Après des années d’accusations non vérifiées, attribuant les violences dans la région de Beni (Nord-Kivu) à des forces islamistes, l’État islamique (EI, appelé aussi ISIS en anglais ou Daech en arabe), a revendiqué, pour la première fois, une attaque commise mardi au Congo, près de la frontière ougandaise.
A force de crier au loup, il est arrivé. Voilà plusieurs années, en effet, que l’armée congolaise attribue les activités de la rébellion ougandaise ADF (Allie Democratic Forces, Forces démocratiques alliées) à l’internationale du terrorisme islamiste. Comme aucune preuve n’en avait jamais été apportée jusqu’ici, les observateurs voyaient dans cette accusation une tentative de voir le Congo inclus dans une alliance anti-terroriste, pour bénéficier de l’appui des États-Unis.
Sans compter que plusieurs études (Onu, Groupe d’Étude sur le Congo de l’Université de New York) montraient que l’armée congolaise était liée à l’épidémie de massacres que subit la région de Beni depuis octobre 2014. Ceux-ci ont fait plus de 2000 morts et quelque 160.000 déplacés.
« Coalition terroriste » dans les deux Kivus et en Ituri?
En septembre 2017, un communiqué du général-major Leon Richard Kasonga, de l’armée congolaise, indiquait que les tueries de Beni étaient l’œuvre d’une « coalition terroriste internationale » regroupant notamment des Ougandais, Rwandais, Burundais, Kenyans, Tanzaniens, Sud-Africains, Mozambicains et « autres renégats œuvrant à partir de certains pays voisins ». Selon lui, leur zone d’activité au Congo était, outre Beni, Uvira et Fizi (Sud-Kivu) et l’Ituri (au nord du Nord-Kivu, toujours le long de la frontière ougandaise).
Jusqu’ici, cependant, remarque notre confrère congolais Actualités.cd, les victimes de ces tueries étaient des civils. L’attaque revendiquée par l’État islamique a tué des soldats congolais.

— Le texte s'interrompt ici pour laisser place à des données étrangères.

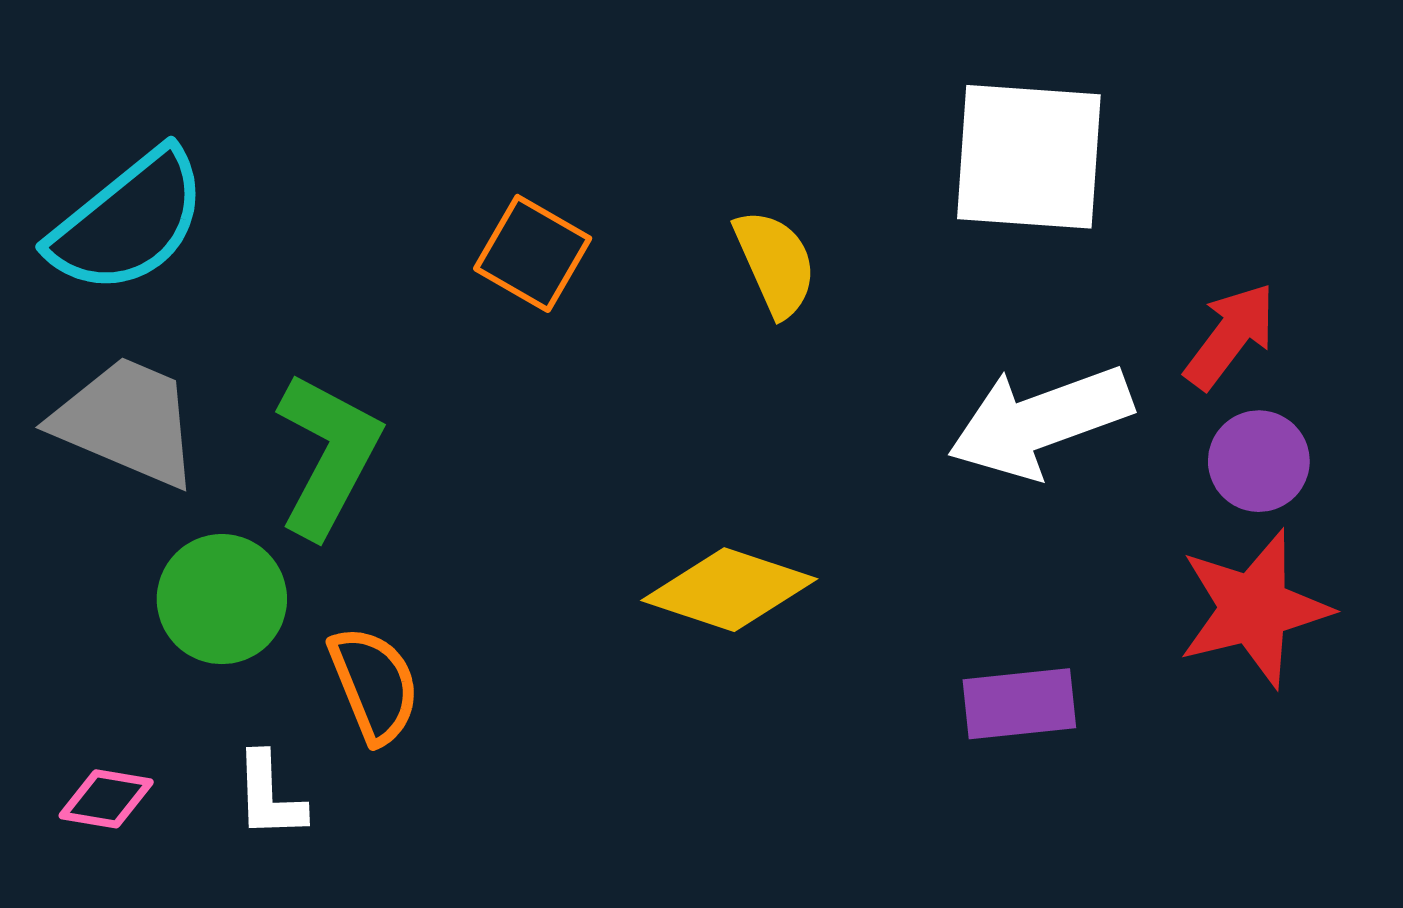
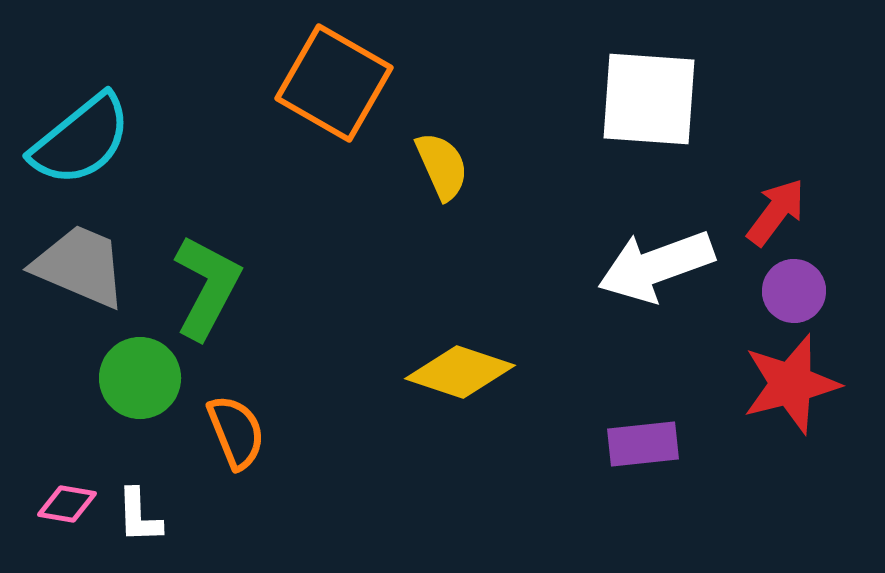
orange square: (533, 253) -> (334, 83), moved, size x1.6
yellow semicircle: (775, 263) -> (442, 166), moved
white L-shape: (269, 796) -> (139, 516), moved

Selon la revendication postée sur le site de propagande de l’État islamique, Amaq, trois soldats congolais auraient été tués et cinq blessés lors de l’attaque d’une « base de l’armée » congolaise à Bovata, à 5 km de Kamango, dans la région de Beni. Selon l’agence Reuters, qui cite des sources onusiennes et de la société civile locale, il y a eu mardi dernier à Bovata un affrontement avec des rebelles ADF, qui a tué deux militaires et un civil congolais.
Tentatives de se rallier à EI
Selon le Groupe d’Étude sur le Congo de l’Université de New York, les ADF ont fait plusieurs tentatives pour se rallier à l’EI. Celles-ci semblent avoir finalement été entendues. En octobre dernier, l’EI a diffusé une vidéo contenant un appel à l’Hijrah (la migration) des soldats du « califat » vers le Congo, appel lancé par une faction armée appelée MTM (Madinat al-Tawhid wal Muwahhidin, la cité des monothéistes et des guerriers saints), sigle que l’ADF a rajouté à son drapeau ces dernières années.
En septembre dernier, le Trésor américain a désigné Waleed Ahmaed Zein, basé en Afrique de l’est, comme un des financiers de l’État islamique fournissant de l’argent à des combattants en « Syrie, Libye et Afrique centrale ». Cette semaine, le Trésor a ajouté le nom d’une partenaire de Zein, Halima Adnan Ali, ayant participé à la mise à disposition de fonds à des islamistes en Afrique centrale.
D’autres attaques à venir
La revendication de l’attaque de Kamango est apparue jeudi sur le site Amaq. Elle situe les faits dans la Wilayat Wasat Ifriqiyah (« province d’Afrique centrale » du califat islamiste), ce qui semble annoncer que d’autres attaques auront lieu.
Selon FDD’s Long War Journal, site dédié à la lutte anti-islamiste, cependant, les liens entre la RDCongo et l’État islamique pourraient être ténus et la revendication de l’attaque de Kamango pourrait faire partie d’une stratégie visant à présenter le groupe terroriste comme toujours actif dans le monde malgré la perte de son territoire en Syrie.